● **Exercise objective**:
Go through the listing below and output exactly the line with "29: (514, 559, 4.38)", the line with "42: (353, 243, 4.21)", and each line between; omit the rest.
__________________________________________________
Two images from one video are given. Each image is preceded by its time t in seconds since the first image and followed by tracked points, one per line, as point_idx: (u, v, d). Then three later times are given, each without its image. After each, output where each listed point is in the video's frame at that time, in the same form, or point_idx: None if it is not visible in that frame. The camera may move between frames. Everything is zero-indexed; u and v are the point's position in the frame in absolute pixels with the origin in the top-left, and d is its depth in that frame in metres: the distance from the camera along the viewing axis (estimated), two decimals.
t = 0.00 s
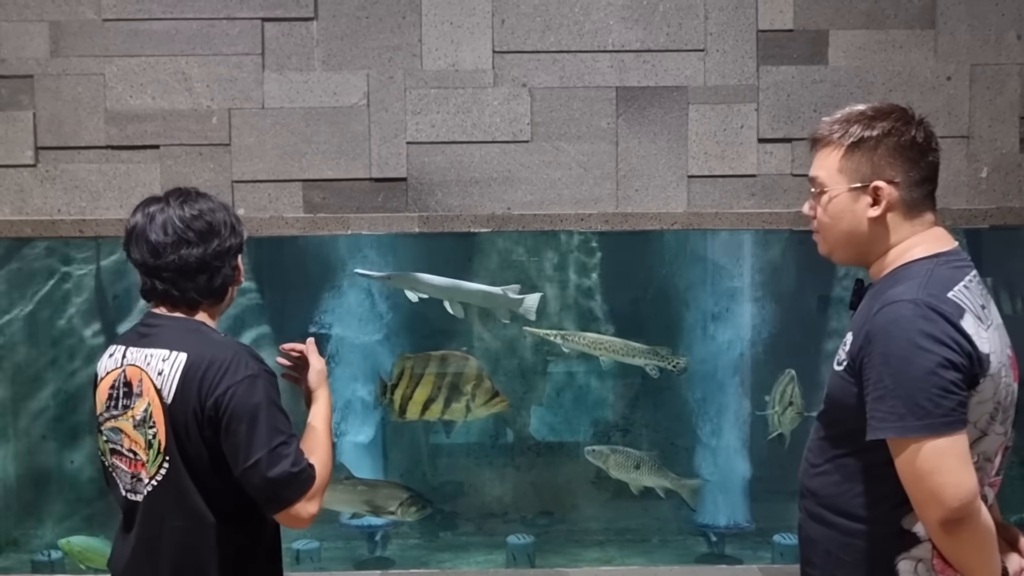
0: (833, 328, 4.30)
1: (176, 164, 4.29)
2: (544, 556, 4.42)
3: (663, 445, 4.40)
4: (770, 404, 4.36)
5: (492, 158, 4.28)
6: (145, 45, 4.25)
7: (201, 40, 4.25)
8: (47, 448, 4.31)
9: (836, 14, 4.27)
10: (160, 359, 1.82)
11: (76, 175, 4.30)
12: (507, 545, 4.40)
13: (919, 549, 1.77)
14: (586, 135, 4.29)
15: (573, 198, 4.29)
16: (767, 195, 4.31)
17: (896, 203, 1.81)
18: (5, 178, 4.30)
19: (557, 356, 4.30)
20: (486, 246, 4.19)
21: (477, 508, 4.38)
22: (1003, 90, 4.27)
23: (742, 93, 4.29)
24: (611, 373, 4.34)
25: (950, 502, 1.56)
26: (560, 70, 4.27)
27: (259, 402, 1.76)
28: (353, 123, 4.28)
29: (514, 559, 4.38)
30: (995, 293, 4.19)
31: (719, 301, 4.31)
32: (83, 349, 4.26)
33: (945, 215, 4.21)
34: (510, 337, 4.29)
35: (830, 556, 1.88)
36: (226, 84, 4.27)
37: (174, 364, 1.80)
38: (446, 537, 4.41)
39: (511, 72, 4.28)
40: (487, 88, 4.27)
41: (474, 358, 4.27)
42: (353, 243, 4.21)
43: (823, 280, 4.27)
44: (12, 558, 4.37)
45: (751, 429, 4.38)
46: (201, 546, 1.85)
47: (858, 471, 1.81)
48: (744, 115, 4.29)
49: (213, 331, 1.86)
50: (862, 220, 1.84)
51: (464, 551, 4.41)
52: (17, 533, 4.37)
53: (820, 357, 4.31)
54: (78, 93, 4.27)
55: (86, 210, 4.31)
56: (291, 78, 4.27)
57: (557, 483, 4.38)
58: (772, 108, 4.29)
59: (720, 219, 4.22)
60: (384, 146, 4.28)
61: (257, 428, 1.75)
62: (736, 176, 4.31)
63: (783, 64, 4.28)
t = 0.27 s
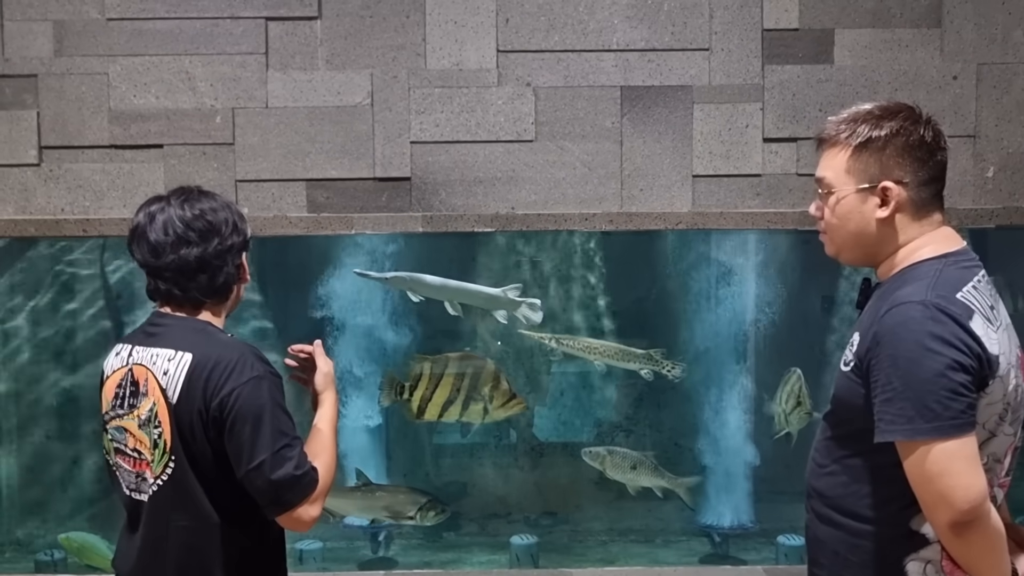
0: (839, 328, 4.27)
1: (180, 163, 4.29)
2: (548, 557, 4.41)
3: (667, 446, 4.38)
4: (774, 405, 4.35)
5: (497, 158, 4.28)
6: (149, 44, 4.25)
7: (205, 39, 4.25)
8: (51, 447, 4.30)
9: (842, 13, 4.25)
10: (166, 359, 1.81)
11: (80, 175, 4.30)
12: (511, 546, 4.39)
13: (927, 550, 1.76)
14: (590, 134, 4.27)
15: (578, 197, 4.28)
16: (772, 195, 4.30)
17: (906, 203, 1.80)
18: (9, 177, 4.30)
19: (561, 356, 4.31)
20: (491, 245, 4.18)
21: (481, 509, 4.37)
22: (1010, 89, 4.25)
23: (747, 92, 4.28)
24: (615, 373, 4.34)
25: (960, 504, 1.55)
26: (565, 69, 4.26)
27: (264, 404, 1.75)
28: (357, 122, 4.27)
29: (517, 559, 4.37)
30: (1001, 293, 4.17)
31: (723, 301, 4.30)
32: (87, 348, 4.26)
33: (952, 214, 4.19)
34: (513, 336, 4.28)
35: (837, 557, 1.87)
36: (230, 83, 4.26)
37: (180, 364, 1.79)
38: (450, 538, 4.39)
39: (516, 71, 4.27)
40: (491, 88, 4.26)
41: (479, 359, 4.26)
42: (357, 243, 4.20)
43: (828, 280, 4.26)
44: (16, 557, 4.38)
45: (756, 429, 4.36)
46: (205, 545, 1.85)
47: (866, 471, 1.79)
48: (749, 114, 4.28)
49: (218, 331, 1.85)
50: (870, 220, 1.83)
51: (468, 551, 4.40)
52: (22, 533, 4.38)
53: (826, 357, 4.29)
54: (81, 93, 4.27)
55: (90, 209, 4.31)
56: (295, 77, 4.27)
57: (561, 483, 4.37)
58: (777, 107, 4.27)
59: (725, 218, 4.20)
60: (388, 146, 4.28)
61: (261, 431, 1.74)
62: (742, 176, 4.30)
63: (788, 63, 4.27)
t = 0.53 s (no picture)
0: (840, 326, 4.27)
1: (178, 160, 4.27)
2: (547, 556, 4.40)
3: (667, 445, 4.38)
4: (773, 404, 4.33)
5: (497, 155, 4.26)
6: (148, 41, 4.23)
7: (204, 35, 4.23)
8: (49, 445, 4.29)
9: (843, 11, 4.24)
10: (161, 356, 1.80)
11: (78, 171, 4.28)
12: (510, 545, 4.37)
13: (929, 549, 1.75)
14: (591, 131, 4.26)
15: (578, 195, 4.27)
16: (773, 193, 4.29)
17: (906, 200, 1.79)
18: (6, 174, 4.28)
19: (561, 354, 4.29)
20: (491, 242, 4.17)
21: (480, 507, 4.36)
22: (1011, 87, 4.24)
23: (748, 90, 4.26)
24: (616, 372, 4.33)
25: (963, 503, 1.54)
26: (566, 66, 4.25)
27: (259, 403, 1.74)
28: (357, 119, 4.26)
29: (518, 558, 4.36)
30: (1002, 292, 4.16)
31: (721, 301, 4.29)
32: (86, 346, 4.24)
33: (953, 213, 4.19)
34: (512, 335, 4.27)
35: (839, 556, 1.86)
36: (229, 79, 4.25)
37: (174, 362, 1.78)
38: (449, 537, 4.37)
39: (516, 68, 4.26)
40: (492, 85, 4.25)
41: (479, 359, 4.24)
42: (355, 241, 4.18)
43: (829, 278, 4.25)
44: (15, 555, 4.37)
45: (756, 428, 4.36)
__________________________________________________
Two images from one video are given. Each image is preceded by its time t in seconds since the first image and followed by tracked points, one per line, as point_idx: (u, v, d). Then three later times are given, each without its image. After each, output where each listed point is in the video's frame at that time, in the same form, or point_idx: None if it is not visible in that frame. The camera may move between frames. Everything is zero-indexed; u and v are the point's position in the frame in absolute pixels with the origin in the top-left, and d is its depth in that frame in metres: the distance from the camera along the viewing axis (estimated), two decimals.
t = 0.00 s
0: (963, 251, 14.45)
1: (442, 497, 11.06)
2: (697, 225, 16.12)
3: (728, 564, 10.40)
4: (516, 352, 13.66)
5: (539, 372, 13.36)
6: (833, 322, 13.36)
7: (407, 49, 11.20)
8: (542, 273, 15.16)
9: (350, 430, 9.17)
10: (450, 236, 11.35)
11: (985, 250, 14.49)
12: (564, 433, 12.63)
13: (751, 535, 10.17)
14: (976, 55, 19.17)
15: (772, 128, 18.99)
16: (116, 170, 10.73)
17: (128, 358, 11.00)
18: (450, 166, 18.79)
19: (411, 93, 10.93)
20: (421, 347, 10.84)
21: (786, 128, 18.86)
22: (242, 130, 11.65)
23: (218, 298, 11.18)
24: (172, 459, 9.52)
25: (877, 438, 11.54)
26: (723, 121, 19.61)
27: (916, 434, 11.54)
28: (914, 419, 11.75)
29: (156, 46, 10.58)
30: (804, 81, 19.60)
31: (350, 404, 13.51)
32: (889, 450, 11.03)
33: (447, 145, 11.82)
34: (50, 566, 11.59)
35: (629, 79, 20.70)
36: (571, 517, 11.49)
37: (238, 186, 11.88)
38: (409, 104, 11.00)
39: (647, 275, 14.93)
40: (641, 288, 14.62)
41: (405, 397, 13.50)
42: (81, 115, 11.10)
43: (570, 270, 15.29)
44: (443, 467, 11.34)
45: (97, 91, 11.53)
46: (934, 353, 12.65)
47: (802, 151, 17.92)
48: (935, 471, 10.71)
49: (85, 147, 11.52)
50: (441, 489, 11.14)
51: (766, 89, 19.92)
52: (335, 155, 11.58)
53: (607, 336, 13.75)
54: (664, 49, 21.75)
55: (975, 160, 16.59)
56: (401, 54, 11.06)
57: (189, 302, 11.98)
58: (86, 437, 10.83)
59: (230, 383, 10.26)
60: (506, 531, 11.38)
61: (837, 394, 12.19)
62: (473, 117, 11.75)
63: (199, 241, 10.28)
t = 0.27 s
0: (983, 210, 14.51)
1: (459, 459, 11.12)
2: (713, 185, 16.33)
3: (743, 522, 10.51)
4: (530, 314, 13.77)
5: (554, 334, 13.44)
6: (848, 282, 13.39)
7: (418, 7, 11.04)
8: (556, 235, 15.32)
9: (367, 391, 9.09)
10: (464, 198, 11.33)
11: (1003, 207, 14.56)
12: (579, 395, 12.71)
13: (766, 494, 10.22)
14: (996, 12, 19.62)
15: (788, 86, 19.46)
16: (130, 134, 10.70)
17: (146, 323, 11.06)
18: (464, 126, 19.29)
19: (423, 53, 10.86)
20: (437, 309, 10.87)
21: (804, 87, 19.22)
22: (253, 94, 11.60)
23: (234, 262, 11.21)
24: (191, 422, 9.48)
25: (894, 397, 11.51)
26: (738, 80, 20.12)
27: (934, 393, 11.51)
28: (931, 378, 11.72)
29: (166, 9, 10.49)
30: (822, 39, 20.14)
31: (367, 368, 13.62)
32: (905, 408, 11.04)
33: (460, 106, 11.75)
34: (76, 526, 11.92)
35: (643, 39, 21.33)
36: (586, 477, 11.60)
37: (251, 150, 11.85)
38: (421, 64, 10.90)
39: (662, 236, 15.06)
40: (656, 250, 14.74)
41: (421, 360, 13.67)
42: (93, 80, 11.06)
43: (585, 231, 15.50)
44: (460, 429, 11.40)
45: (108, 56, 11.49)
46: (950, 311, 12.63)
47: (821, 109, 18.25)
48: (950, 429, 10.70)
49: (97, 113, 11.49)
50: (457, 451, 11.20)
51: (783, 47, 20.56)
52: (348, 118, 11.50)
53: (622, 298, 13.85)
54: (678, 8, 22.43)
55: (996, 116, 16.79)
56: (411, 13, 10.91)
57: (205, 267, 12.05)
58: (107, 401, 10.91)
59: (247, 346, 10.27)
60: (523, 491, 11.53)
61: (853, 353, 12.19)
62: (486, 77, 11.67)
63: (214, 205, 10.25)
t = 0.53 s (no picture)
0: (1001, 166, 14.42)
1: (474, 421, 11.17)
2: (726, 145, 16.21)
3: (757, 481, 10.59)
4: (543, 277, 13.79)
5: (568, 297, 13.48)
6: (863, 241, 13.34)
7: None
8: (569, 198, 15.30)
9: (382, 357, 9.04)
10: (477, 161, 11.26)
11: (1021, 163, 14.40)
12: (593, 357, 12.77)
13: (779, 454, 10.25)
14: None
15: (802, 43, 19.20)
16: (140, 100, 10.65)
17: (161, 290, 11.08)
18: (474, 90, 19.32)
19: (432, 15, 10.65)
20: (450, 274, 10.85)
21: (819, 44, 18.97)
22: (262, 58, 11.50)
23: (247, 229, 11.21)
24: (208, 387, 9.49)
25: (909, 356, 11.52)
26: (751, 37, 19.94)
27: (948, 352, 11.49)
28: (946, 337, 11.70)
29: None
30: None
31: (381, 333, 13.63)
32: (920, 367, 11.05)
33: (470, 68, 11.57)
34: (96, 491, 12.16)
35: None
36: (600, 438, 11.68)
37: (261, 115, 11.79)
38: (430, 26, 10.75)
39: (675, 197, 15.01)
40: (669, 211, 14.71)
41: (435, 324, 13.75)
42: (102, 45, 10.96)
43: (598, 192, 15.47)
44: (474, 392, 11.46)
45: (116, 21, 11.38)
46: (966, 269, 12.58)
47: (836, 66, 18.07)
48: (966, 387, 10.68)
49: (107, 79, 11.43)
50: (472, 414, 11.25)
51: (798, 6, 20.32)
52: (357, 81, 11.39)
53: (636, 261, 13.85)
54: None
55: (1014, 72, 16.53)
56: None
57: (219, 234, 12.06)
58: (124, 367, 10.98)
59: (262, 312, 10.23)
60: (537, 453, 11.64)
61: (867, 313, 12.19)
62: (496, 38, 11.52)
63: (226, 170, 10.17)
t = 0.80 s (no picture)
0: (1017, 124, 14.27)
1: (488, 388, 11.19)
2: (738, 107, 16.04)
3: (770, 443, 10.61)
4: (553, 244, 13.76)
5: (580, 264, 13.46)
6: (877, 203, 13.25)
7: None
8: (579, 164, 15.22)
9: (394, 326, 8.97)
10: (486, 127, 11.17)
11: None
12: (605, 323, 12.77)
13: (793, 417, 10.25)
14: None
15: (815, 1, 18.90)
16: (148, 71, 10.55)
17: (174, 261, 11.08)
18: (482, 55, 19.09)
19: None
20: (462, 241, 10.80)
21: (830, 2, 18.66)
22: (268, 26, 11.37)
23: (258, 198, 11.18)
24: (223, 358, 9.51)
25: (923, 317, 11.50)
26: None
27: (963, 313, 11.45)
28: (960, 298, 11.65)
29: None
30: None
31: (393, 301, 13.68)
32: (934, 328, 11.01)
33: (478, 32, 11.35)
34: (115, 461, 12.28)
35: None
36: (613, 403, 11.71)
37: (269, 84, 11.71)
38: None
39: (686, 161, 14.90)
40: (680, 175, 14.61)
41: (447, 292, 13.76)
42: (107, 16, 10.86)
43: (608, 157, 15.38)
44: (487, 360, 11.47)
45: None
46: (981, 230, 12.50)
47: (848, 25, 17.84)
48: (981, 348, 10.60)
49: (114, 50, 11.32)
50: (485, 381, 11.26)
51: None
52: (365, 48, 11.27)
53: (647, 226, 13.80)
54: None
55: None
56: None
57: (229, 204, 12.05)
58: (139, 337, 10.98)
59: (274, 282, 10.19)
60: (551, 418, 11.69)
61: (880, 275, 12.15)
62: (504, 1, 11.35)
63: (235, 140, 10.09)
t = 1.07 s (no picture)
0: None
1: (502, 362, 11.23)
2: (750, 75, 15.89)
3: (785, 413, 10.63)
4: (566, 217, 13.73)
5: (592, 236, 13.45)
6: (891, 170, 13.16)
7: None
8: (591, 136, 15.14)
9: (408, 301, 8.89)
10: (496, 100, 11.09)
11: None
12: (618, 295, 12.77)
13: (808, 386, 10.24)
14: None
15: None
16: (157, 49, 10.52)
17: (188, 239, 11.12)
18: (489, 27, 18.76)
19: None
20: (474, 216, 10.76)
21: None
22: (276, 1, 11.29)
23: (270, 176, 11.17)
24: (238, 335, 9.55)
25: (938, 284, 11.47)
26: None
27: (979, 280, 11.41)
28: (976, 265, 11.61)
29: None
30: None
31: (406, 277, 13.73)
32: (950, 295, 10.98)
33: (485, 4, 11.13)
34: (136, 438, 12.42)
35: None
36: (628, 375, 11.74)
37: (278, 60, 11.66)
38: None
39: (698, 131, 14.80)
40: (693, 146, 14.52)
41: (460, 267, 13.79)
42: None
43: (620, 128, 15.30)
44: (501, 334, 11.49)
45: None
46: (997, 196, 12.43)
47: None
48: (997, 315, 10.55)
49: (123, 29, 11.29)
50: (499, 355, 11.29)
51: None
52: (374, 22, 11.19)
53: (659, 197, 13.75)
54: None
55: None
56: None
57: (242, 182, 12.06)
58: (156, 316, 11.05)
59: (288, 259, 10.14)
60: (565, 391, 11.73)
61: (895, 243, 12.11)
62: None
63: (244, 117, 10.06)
__________________________________________________
● **Your solution**:
29: (514, 559, 4.38)
30: (995, 293, 4.19)
31: (719, 301, 4.31)
32: (83, 349, 4.26)
33: (945, 215, 4.21)
34: (510, 337, 4.29)
35: (830, 556, 1.88)
36: (226, 84, 4.27)
37: (174, 364, 1.80)
38: (446, 537, 4.41)
39: (511, 72, 4.28)
40: (487, 88, 4.27)
41: (474, 358, 4.27)
42: (353, 243, 4.21)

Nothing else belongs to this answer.